» WHAT THIS TASK INVOLVES
One line at a time, check the entries below for the word "System", and copy each line that has it.
=-=-=-=-=
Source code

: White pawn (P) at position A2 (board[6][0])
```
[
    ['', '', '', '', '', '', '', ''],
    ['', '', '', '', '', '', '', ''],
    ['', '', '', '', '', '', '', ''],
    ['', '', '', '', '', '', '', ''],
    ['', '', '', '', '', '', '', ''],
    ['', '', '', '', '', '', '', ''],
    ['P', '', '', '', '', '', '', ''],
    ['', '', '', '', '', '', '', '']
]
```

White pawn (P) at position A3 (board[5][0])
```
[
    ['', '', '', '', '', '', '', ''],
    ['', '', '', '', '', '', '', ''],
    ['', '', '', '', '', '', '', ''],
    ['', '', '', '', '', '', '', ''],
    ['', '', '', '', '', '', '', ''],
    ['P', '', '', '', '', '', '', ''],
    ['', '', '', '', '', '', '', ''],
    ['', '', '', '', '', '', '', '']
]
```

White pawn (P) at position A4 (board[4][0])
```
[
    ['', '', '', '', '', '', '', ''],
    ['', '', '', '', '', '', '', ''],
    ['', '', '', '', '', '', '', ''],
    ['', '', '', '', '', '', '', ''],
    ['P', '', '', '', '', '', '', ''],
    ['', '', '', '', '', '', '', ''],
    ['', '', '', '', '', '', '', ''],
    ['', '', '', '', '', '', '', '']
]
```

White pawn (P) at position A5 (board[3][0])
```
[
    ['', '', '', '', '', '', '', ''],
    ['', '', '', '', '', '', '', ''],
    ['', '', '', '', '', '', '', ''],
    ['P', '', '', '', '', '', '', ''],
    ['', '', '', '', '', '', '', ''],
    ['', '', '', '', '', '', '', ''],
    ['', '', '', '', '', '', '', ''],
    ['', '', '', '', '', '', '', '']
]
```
=-=-=-=-=
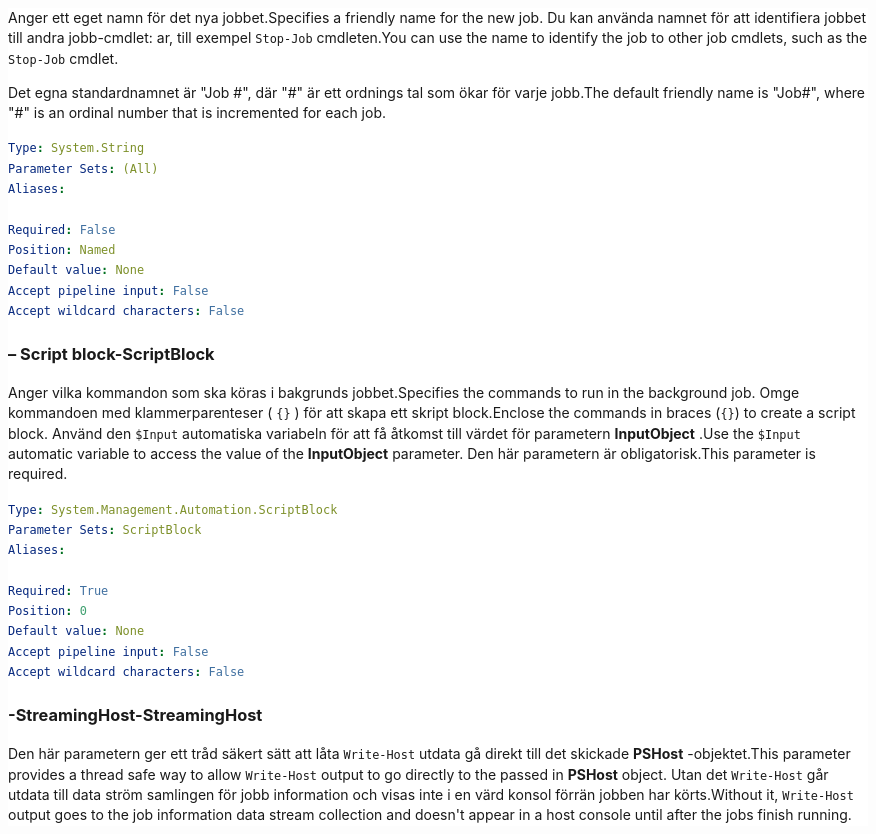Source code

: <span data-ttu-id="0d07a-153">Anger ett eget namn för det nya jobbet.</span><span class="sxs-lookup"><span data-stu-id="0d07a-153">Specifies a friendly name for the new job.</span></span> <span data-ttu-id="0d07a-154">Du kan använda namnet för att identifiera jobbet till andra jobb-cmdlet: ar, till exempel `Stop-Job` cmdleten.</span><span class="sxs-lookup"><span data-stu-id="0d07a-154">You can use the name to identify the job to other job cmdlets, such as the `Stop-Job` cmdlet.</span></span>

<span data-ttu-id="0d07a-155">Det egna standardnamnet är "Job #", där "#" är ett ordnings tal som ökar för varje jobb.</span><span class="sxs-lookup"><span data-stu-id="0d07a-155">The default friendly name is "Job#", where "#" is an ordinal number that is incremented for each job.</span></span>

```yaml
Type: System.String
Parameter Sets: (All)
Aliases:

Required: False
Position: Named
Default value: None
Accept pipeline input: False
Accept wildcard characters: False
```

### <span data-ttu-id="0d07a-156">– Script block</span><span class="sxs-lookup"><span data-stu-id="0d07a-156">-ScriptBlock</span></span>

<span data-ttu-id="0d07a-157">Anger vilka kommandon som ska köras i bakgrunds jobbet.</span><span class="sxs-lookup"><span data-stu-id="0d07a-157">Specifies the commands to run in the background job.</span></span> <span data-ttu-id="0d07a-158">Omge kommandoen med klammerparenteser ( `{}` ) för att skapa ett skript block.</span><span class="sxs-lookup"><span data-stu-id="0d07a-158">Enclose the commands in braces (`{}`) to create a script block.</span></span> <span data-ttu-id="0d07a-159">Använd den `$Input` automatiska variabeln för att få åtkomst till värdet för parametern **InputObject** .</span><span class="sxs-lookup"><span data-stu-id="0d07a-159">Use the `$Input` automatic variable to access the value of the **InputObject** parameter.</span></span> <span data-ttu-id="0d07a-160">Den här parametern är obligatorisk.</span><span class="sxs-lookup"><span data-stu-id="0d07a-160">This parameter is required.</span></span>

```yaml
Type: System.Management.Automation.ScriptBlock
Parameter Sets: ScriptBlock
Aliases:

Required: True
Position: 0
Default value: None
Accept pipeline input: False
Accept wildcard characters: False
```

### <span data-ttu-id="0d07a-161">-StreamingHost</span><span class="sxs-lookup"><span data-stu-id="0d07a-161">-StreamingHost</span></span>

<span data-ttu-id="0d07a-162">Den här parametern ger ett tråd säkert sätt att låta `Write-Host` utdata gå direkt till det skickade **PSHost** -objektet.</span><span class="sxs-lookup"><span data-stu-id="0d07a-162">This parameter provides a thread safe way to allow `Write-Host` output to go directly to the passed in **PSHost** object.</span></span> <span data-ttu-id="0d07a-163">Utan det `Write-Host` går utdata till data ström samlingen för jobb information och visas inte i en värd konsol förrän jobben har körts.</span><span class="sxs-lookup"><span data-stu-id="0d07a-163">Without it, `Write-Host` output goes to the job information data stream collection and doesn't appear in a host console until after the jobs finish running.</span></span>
=-=-=-=-=
» WRITTEN ANSWER
Type: System.String
Type: System.Management.Automation.ScriptBlock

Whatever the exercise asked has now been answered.